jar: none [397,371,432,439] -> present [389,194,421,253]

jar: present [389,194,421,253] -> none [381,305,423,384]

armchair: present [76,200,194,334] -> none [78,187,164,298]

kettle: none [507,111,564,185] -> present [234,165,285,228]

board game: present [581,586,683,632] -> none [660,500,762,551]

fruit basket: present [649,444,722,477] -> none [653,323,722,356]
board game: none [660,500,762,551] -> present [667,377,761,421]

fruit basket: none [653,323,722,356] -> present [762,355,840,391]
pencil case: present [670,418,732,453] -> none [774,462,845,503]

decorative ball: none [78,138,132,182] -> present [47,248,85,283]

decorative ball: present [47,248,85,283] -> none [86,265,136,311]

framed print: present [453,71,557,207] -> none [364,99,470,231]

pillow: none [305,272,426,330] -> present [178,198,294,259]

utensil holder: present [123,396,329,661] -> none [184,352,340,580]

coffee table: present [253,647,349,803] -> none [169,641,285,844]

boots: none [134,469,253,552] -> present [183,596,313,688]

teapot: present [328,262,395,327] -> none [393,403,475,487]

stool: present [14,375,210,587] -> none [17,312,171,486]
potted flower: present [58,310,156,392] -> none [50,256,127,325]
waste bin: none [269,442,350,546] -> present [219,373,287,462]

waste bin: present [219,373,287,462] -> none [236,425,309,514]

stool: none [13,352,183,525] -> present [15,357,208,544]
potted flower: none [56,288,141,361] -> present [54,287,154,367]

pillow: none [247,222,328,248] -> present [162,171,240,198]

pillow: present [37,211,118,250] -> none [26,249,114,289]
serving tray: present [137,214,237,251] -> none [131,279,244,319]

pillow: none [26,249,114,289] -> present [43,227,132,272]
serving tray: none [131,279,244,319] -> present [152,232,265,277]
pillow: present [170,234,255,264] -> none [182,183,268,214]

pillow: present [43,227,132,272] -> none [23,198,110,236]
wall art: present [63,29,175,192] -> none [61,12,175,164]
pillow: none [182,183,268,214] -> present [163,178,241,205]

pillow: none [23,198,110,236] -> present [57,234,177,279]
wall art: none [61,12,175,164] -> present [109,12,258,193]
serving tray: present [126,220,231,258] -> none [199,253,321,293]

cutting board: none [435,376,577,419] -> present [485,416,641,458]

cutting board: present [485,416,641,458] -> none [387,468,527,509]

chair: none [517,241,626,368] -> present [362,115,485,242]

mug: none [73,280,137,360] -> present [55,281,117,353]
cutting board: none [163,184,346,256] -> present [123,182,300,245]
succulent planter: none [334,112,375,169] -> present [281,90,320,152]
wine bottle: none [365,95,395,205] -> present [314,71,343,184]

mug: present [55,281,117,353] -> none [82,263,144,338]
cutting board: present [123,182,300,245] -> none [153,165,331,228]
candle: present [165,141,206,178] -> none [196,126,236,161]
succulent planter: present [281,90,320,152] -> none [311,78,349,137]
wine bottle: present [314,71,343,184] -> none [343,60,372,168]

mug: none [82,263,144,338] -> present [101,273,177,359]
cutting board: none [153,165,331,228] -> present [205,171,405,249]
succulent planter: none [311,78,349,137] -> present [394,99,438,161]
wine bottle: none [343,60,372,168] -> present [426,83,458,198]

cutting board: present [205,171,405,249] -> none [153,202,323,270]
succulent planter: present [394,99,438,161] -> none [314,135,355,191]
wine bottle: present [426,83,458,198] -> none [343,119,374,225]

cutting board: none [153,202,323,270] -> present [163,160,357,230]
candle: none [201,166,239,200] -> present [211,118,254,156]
☆ ☆ ☆ ☆ ☆
_PROBLEM_:
Write out the whole listing exactly.

_SOLUTION BELOW_:
jar: none [397,371,432,439] -> present [389,194,421,253]

jar: present [389,194,421,253] -> none [381,305,423,384]

armchair: present [76,200,194,334] -> none [78,187,164,298]

kettle: none [507,111,564,185] -> present [234,165,285,228]

board game: present [581,586,683,632] -> none [660,500,762,551]

fruit basket: present [649,444,722,477] -> none [653,323,722,356]
board game: none [660,500,762,551] -> present [667,377,761,421]

fruit basket: none [653,323,722,356] -> present [762,355,840,391]
pencil case: present [670,418,732,453] -> none [774,462,845,503]

decorative ball: none [78,138,132,182] -> present [47,248,85,283]

decorative ball: present [47,248,85,283] -> none [86,265,136,311]

framed print: present [453,71,557,207] -> none [364,99,470,231]

pillow: none [305,272,426,330] -> present [178,198,294,259]

utensil holder: present [123,396,329,661] -> none [184,352,340,580]

coffee table: present [253,647,349,803] -> none [169,641,285,844]

boots: none [134,469,253,552] -> present [183,596,313,688]

teapot: present [328,262,395,327] -> none [393,403,475,487]

stool: present [14,375,210,587] -> none [17,312,171,486]
potted flower: present [58,310,156,392] -> none [50,256,127,325]
waste bin: none [269,442,350,546] -> present [219,373,287,462]

waste bin: present [219,373,287,462] -> none [236,425,309,514]

stool: none [13,352,183,525] -> present [15,357,208,544]
potted flower: none [56,288,141,361] -> present [54,287,154,367]

pillow: none [247,222,328,248] -> present [162,171,240,198]

pillow: present [37,211,118,250] -> none [26,249,114,289]
serving tray: present [137,214,237,251] -> none [131,279,244,319]

pillow: none [26,249,114,289] -> present [43,227,132,272]
serving tray: none [131,279,244,319] -> present [152,232,265,277]
pillow: present [170,234,255,264] -> none [182,183,268,214]

pillow: present [43,227,132,272] -> none [23,198,110,236]
wall art: present [63,29,175,192] -> none [61,12,175,164]
pillow: none [182,183,268,214] -> present [163,178,241,205]

pillow: none [23,198,110,236] -> present [57,234,177,279]
wall art: none [61,12,175,164] -> present [109,12,258,193]
serving tray: present [126,220,231,258] -> none [199,253,321,293]

cutting board: none [435,376,577,419] -> present [485,416,641,458]

cutting board: present [485,416,641,458] -> none [387,468,527,509]

chair: none [517,241,626,368] -> present [362,115,485,242]

mug: none [73,280,137,360] -> present [55,281,117,353]
cutting board: none [163,184,346,256] -> present [123,182,300,245]
succulent planter: none [334,112,375,169] -> present [281,90,320,152]
wine bottle: none [365,95,395,205] -> present [314,71,343,184]

mug: present [55,281,117,353] -> none [82,263,144,338]
cutting board: present [123,182,300,245] -> none [153,165,331,228]
candle: present [165,141,206,178] -> none [196,126,236,161]
succulent planter: present [281,90,320,152] -> none [311,78,349,137]
wine bottle: present [314,71,343,184] -> none [343,60,372,168]

mug: none [82,263,144,338] -> present [101,273,177,359]
cutting board: none [153,165,331,228] -> present [205,171,405,249]
succulent planter: none [311,78,349,137] -> present [394,99,438,161]
wine bottle: none [343,60,372,168] -> present [426,83,458,198]

cutting board: present [205,171,405,249] -> none [153,202,323,270]
succulent planter: present [394,99,438,161] -> none [314,135,355,191]
wine bottle: present [426,83,458,198] -> none [343,119,374,225]

cutting board: none [153,202,323,270] -> present [163,160,357,230]
candle: none [201,166,239,200] -> present [211,118,254,156]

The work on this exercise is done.